> TASK DIRECTIONS:
Copy verbatim the lines of the records below, starting with the line containing "Q: How many yarn" and continuing through the final line of the records, and reproduce nothing else.

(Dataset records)
☆ ☆ ☆ ☆ ☆ ☆ ☆
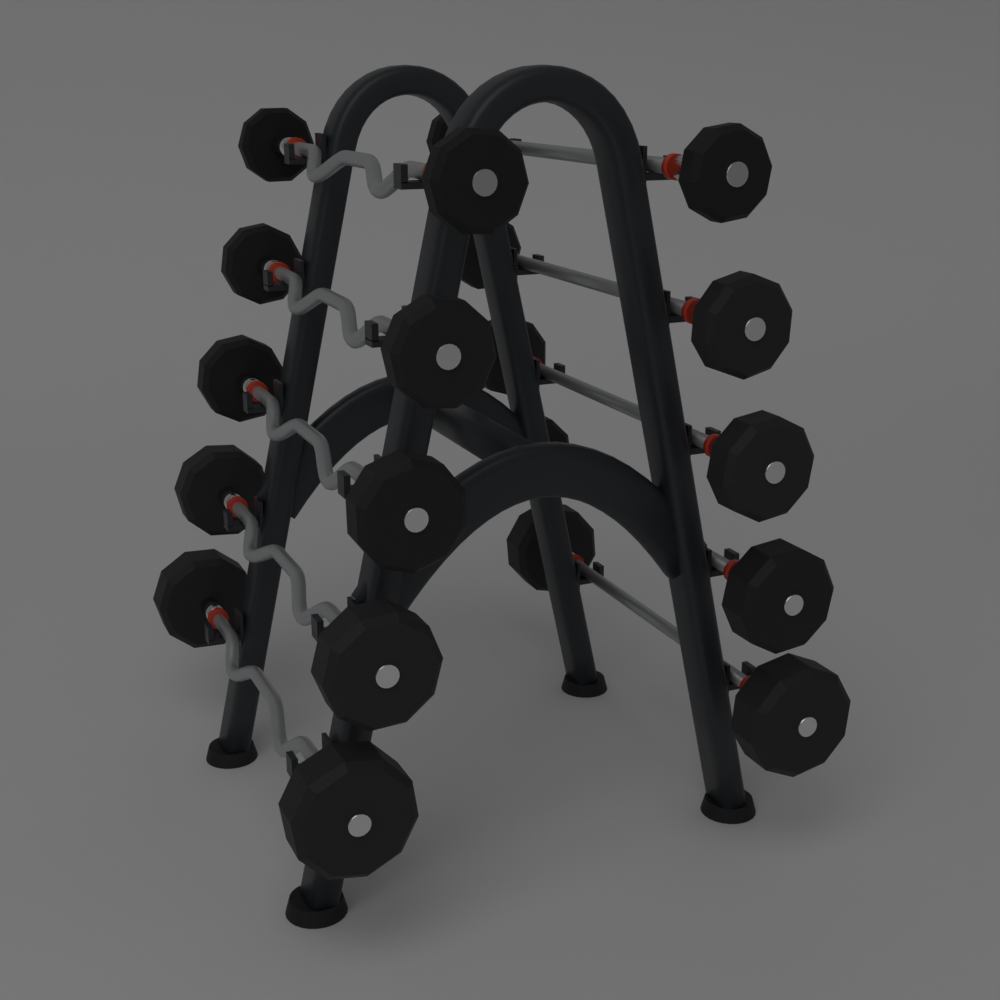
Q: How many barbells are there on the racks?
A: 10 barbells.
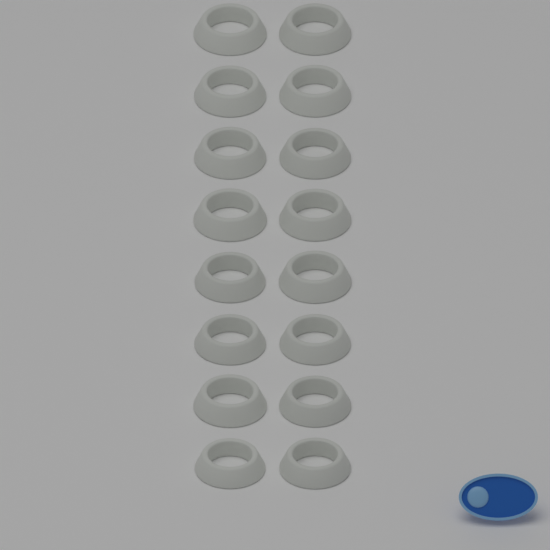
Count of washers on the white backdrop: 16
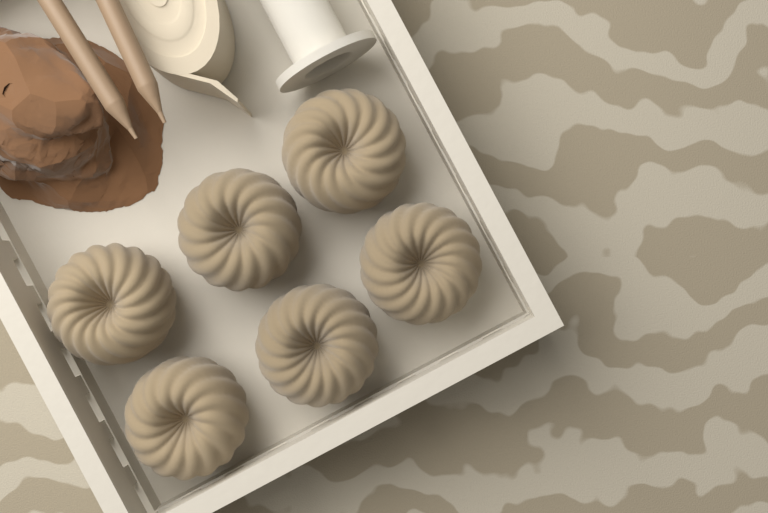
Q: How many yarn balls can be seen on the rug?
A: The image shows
☆ ☆ ☆ ☆ ☆ ☆ ☆
> TASK ANSWER:
Q: How many yarn balls can be seen on the rug?
A: The image shows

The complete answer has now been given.